Prompt Payment Of Claims Violations

When does the time to start calculating the time a payment is due under an insurance policy claim?  Good question but not an easy answer.

The penalty for violation of the Texas Prompt Payment of Claims Act is an 18% penalty on the amount due and owing on the claim according to Insurance Code, Section 542.060.  However, the date that amount accrues is not so easy.

The statute does not say when the penalty accrues.  On approach would be to begin accruing the 18% damages from the date the claim was received.  This focuses on the length of time the claimant has been without his or her money, instead of focusing on the length of time the insurer has been in error.  This approach encourages prompt payment of claims.  As the claim proceeds towards payment, the insurer’s incentive to pay the claim would increase.  Any error, even at the last stage, would accrue damages at 18%, retroactive to the date the claim was filed.  This approach has the benefit of making payment of the claim more important to the insurer, even as the passage of time makes payment of the claim more important to the insured.

Another approach is to begin the 18% damages accruing at the time of the violation.  An insurer that errs later pays less.  Those who err early pay more.  In the 1997, Eastern District of Texas opinion styled, Teate v. Mutual Life Insurance Co. of New York, the court started the 18% damages accruing on the date of the insurer’s violation.  In that case, the violation was the insurer’s failure to pay within 60 days after receiving proof of the claim.

An odd method was employed in the 1999, Tyler Court of Appeals opinion styled, Dunn v.
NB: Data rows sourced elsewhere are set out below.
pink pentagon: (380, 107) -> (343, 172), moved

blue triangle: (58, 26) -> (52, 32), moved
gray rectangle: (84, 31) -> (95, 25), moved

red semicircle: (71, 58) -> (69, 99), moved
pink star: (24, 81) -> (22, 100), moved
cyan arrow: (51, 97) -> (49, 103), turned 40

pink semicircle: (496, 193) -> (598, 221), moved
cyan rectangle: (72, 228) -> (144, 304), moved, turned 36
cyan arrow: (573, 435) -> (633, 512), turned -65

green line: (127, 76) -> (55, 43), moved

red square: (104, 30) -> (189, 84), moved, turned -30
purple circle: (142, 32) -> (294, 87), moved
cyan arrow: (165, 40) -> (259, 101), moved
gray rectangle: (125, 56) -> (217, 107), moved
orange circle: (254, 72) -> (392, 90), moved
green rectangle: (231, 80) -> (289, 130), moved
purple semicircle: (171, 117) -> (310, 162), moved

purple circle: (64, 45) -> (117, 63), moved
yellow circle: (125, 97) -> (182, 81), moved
Southern Farm Bureau Casualty Insurance Co., where the court of appeals started the accrual of the 18% damages 150 days after the insurer received notice of the claim.  The court apparently did this by analogy to the prejudgment interest statute.  Other than establishing a parallel between the prejudgment interest statute and the Prompt Pay statute, this approach has little to recommend itself.  Nothing in the statute supports it.